Les Espagnols, atterrés d’entendre parler tant d’individus à la fois, lorsqu’ils supposaient n’avoir affaire qu’à un seul, et terrifiés par les noms de Vent-en-Panne et de Ourson Tête-de-Fer, dont la réputation formidable les glaçait de terreur se crurent réellement perdus et n’essayèrent pas de résister davantage.

— Nous nous rendons, cria l’officier. Quartier au nom de la très-sainte Trinité, señores ladrones !

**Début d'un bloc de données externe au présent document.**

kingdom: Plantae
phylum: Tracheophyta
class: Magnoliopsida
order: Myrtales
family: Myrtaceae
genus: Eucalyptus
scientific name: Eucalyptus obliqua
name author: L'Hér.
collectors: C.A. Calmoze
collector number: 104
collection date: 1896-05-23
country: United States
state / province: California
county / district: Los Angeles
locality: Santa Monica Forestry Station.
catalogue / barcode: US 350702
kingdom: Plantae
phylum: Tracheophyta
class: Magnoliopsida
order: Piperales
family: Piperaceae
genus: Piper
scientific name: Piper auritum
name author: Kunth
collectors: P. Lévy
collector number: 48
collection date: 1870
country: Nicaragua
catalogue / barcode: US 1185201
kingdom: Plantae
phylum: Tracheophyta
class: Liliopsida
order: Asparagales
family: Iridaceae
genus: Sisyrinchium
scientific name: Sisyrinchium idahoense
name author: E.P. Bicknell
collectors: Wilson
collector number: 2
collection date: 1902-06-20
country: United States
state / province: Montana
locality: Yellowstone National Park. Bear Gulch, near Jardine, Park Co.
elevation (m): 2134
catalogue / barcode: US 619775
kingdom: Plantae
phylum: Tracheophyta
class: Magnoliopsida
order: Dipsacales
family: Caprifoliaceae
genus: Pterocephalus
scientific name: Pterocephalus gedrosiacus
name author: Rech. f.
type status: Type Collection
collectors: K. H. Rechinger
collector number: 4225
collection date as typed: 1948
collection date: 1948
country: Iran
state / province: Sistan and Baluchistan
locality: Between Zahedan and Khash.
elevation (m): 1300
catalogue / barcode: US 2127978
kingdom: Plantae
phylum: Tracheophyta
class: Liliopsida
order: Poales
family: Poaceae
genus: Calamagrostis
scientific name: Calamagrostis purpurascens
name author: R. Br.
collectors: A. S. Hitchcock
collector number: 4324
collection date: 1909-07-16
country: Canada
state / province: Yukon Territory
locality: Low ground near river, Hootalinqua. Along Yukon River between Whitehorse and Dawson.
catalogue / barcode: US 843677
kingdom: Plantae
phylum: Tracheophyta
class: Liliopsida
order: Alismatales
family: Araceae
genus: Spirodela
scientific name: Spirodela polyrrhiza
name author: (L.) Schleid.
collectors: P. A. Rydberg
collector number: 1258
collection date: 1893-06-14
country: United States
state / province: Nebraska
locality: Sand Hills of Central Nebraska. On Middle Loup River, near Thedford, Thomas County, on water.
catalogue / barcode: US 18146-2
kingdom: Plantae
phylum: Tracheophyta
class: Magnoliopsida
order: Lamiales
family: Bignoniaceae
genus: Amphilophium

— Jetez vos armes, dit le Poletais. Quatre hommes à moi pour ramasser les lances de ces drôles !

Vent-en-Panne, Ourson et deux engagés s’avancèrent dans la direction du Poletais, qui, embusqué derrière un buisson, riait comme un fou de la charmante plaisanterie qu’il avait faite.

— Qu’as-tu de monde avec toi ? lui demanda Vent-en-Panne.

— Je suis seul, répondit le Poletais. Ces drôles m’ont surpris pendant que mes trois engagés étaient en chasse. C’est égal, Frères, ajouta-t-il en tendant la main aux deux flibustiers, vous pouvez vous flatter d’être arrivés à temps ; ma position commençait à être sinon mauvaise du moins assez embarrassante.

— Ton idée de cerner ta Cinquantaine est magnifique, s’écria Vent-en-Panne avec enthousiasme, c’est pour moi la plus haute expression de l’audace.

— Tu plaisantes, je n’avais que ce moyen-là pour me tirer du mauvais pas où j’étais ; c’est égal, quand j’ai entendu ta voix amie, j’ai éprouvé un fier soulagement ; mais ne donnons pas aux gavachos le temps de se raviser, allons prendre leurs armes.

Ils quittèrent alors leur embuscade et s’avancèrent vers la Cinquantaine, le fusil armé, le doigt sur la détente et prêts à faire feu au moindre mouvement suspect de leurs ennemis.

Mais ces précautions étaient inutiles, les Espagnols ne songeaient nullement à recommencer la lutte.